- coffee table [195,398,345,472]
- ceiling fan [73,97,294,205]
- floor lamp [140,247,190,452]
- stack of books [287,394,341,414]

= = = =

Your instructions — The answer consists of the whole listing, restated exactly.

Exercise result —
- coffee table [195,398,345,472]
- ceiling fan [73,97,294,205]
- floor lamp [140,247,190,452]
- stack of books [287,394,341,414]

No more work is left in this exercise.